__PROBLEMS TO WORK ON__.
1: Print the passage on COVID-19 numbers word for word, starting with "For those that" and going on through "the CDC website).".
2: In the passage on COVID-19 numbers, how many Americans did the 2009 H1N1 flu virus infect?
3: Carry the passage on COVID-19 numbers forward with the next part, starting after its last sentence.

__READING PASSAGE__.
• • • •
To answer that, let’s look at some of the numbers.  According to the CDC website as of September 17, the total number of covid-19 cases in the U.S. is 6,571,867.  The total U.S. Deaths from the virus is 195,053.  This is out of a total U.S. population of slightly more than 328 million. 

For those that are interested in percentages: the percent of the U.S. population that has been infected is 2%.  The percent of the infected that have died is 2.96%.  And the percent of total U.S. population that has died from Covid-19 is roughly half of 1%. 

Now, these numbers are not good.  A disease that has a near 3% mortality rate is far deadlier than we would like.  But at the same time, it isn’t the Earth-shattering number that many try to make it out to be.  We have not yet reached the point of having a guy walk down the street with a cart, ringing a bell, and shouting “Bring out your dead!” 

To give some perspective, the H1N1 flu virus from 2009 infected 60.8 million Americans of which 12,469 died.  That comes out to a figure significantly less than 1% (again, these numbers come from the CDC website). 

Finally, there is one other number that has to be considered in all of this: that is 6%.  According to a report from the CDC a few weeks ago, of the people who died from the Coronavirus, only 6% died of the virus itself.  The remaining 94% died of complications that the virus caused to preexisting conditions that they had.  For some, the virus might have exacerbated another condition they had.  For others, they might have had problems with their immune system which rendered their body incapable of defensing itself.  As far as raw numbers go, once the math is done, we see that about 11,700 died from Covid-19 being the only factor.

So, what does all of this tell us in regard to Bill Barr’s comments?  It tells me that, while his comparison to slavery may have been hyperbolic as Meacham said, the reactions by state governors (most of whom fall into the Democratic camp) were completely the wrong response.  Infringing on people’s right to assemble, infringing on people’s freedom of Religion, and infringing people’s right to engage in commerce (not specifically in the Bill of Rights, I know, but I’ll include it under the auspices of the 10th Amendment all the same) was, in fact, completely unnecessary. 

The 6% vs 94% percent figure tells us that the reaction of Republican governors who took steps to protect the vulnerable while letting the rest of society go on as normally as possible was the right move.  I understand that in these Republican states there were later spikes in Covid cases.  I also understand that some of them instituted lockdown and mask policies during those spikes.  But their early and continued response of protecting the vulnerable had the result of less deaths from those spikes than the Democrat states that instituted state wide general lockdowns that were longer lasting and farther reaching.
• • • •
Records from a collection:
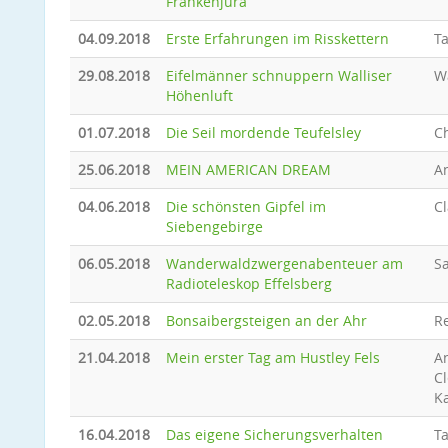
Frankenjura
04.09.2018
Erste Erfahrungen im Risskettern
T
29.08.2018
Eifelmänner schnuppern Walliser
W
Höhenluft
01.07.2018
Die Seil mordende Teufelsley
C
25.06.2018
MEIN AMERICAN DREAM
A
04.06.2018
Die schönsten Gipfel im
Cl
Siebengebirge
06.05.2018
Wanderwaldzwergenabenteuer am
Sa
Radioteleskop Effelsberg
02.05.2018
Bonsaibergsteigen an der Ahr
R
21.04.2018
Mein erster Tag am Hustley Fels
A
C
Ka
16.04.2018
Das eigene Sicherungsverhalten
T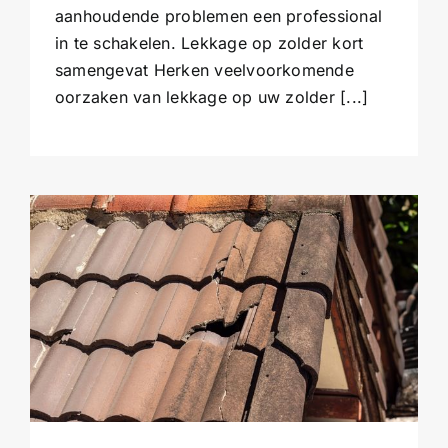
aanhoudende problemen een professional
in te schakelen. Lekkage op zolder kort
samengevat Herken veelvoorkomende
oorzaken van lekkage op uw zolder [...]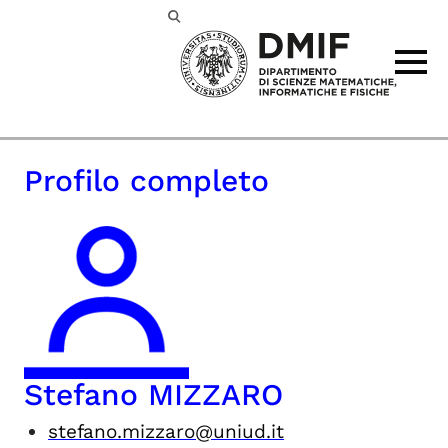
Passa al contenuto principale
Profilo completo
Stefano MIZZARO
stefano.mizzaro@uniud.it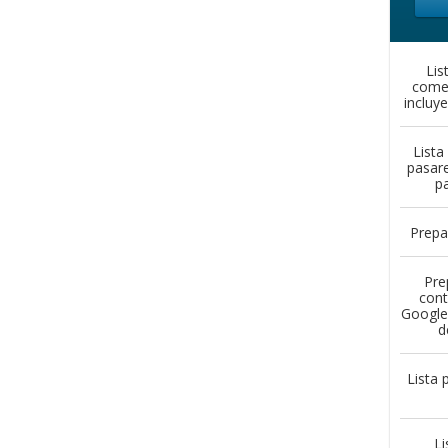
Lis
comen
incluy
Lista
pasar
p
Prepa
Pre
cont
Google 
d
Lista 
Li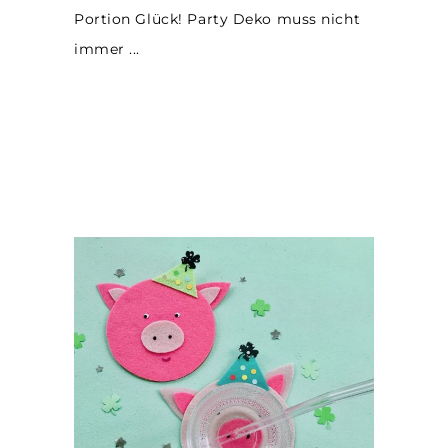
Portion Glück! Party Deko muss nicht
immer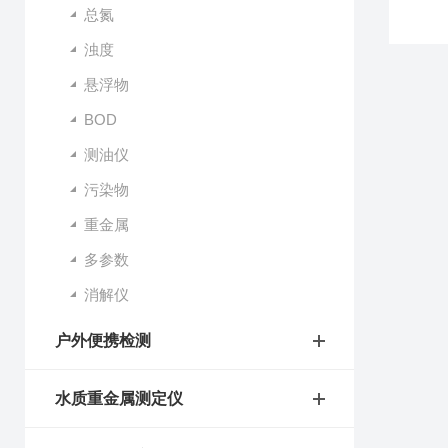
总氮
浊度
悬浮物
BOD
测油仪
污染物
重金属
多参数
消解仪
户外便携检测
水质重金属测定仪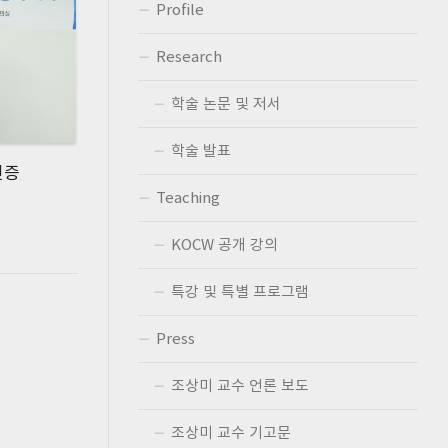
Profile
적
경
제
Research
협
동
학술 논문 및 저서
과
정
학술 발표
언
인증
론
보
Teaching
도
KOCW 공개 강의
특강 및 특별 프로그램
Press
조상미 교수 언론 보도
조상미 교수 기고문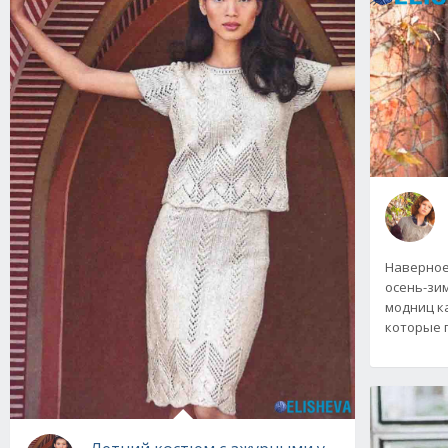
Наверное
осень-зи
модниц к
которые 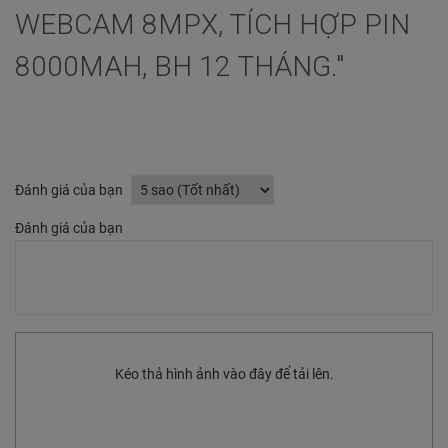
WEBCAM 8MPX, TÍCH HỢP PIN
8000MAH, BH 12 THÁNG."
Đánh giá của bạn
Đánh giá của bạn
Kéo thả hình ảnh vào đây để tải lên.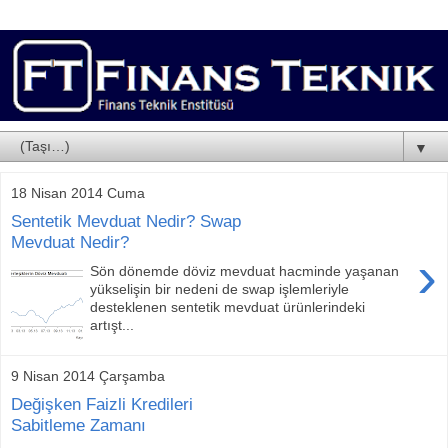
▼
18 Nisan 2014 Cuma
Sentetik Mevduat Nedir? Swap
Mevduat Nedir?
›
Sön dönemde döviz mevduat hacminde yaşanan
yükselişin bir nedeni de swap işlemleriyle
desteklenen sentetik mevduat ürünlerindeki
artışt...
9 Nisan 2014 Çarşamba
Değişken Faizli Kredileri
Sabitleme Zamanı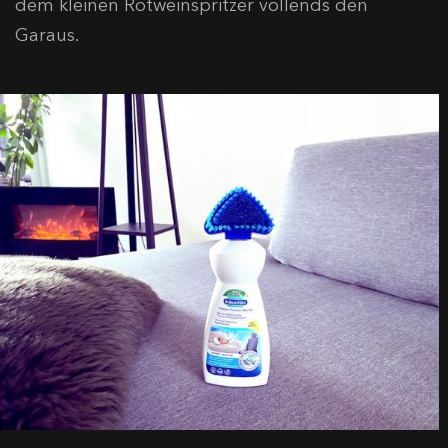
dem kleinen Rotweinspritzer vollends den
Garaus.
• • • •
__RESPONSES IN ORDER__.
1:
For those that are interested in percentages: the percent of the U.S. population that has been infected is 2%.  The percent of the infected that have died is 2.96%.  And the percent of total U.S. population that has died from Covid-19 is roughly half of 1%. 

Now, these numbers are not good.  A disease that has a near 3% mortality rate is far deadlier than we would like.  But at the same time, it isn’t the Earth-shattering number that many try to make it out to be.  We have not yet reached the point of having a guy walk down the street with a cart, ringing a bell, and shouting “Bring out your dead!” 

To give some perspective, the H1N1 flu virus from 2009 infected 60.8 million Americans of which 12,469 died.  That comes out to a figure significantly less than 1% (again, these numbers come from the CDC website).

2: 60.8 million

3:
One could, and some have, make the argument that early in the game things were still being sorted out and doctors were still trying to figure out the best response to the virus, so lockdown was the most sensible strategy until more information was available.  But even if I concede that, it raises the question, what’s the excuse now?  Now that we know the overwhelming majority of those who die have a condition that makes them vulnerable, why continue the lockdowns for the rest of us?  Why not implement the policies that protect the vulnerable and let the rest of us get back to work, go back to school, and have a social life with our other healthy friends?    

Because politics.  That really is the answer. 

I would ask you to keep these two thoughts in mind over the next few months.  First, that the virus is indeed dangerous.  Second, that it is being exploited by politicians on both sides for political gain.  Both things can be true.

My biggest fear in regard to the Coronavirus isn’t the virus itself.  It’s that one side or the other will see a huge victory at the ballot box based on their exploitation of it.  If that happens, then a road map will have been laid out for future politicians to follow so as to exploit any future virus or aggressive flu strain that may pop up.  My fear is that this will set a precedent for destroying an economy and abandoning Constitutional rights whenever its politically convenient for one side or the other to do so.